Evet aynen şunları söylerdi. Bu hükümet Alevi vatandaşlara karşı, onları sevmiyor, onları vatandaştan görmüyor, iteleyip kakalıyor, düşünsenize bir kere bütün ülkenin yolları yapılır iken, onlara keçi yolundan evlerine gitmek kalıyor, bu tam bir ayırımcılıktır ve insan haklarına aykırıdır. Avrupalılar bu durumu gelip elbette yerinde inceleyecek ve Türkiye’nin neden bir Avrupa ülkesi olmadığını, olamadığını ortaya koyacaklardır. Nedir bu alevi vatandaşlara karşı tutumunuz, hani siz iyi Müslümandınız, Müslümanlık böylesine ayrımcılığa geçit verir mi? diyecekti.

İnsan bir kere muhalif olmaya görsün, altından girip, üstünden çıkıyor ve akla hayale gelmedik iftirayı atıyor. İşte o zaman da Başbakanın kafasının tası atıyor ve o kişi için Mert değil, Namerttir, deyiveriyor.

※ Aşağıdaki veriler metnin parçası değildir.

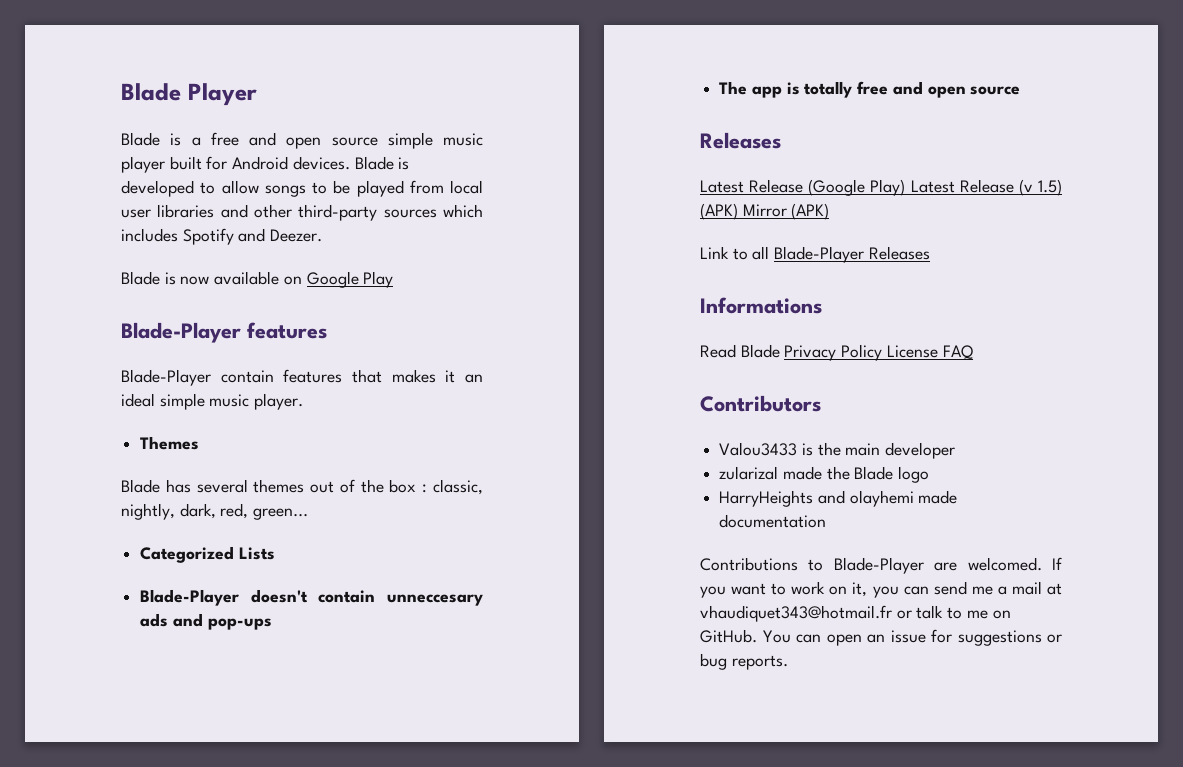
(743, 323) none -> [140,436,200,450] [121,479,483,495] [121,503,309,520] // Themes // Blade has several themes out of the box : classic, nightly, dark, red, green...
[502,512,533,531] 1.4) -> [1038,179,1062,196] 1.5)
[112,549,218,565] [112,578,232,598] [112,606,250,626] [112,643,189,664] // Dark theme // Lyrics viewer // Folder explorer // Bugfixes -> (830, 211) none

Elbette Sayın Başbakanımız, mitinglerde çoğu zaman yaptığı gibi, "Aaaah Nuray hanım aaahh, Ak Partiye muhalefet adına yanlış şeyler yapıyorsun, SENİN bu düşüncen altında BU ÜLKENİN BÜTÜN ALEVİLERİNİ BİZE KARŞI KIŞKIRTMAK, AK PARTİYE OY VERMELERİNİ ENGELLEMEK DÜŞÜNCESİ YATIYOR. BUNU ANLAMAYACAK NE VAR. BU YAPTIĞIN BÖLÜCÜLÜGE GİRER VE METRT’LİĞE SIĞMAZ" deseydi de, bu hanım ve avanelerinin çığırtkanlıklarını kendi yerinde dizginlemiş olsaydı.

İşte mal bulmuş mağribiler şimdi "Nuray Hanımın kılına dokunulur ise, sebebi Başbakandır" gibi gerçekten akıldan, izandan uzak laflar ediyorlar.

Güya Başbakan Nuray hanımı hedef haline getirmişmiş.

Evet Sayın Başbakanım. Şeytanın aklına gelmeyen, bunların aklından hiç çıkmayan hileler. Zehirle pişirip, ağu ile süsledikleri yiyeceğin zarar vermemesi için, Nuray hanımı korumaya aldırın.

Önemsemeyin, onlar hile yapar, ama Allah’ta hilelerini başlarına geçirir. İmam Hatip Saldırısını yarın ele alayım. Çünkü birkaç cümle ile geçiştirmek içimi acıtır.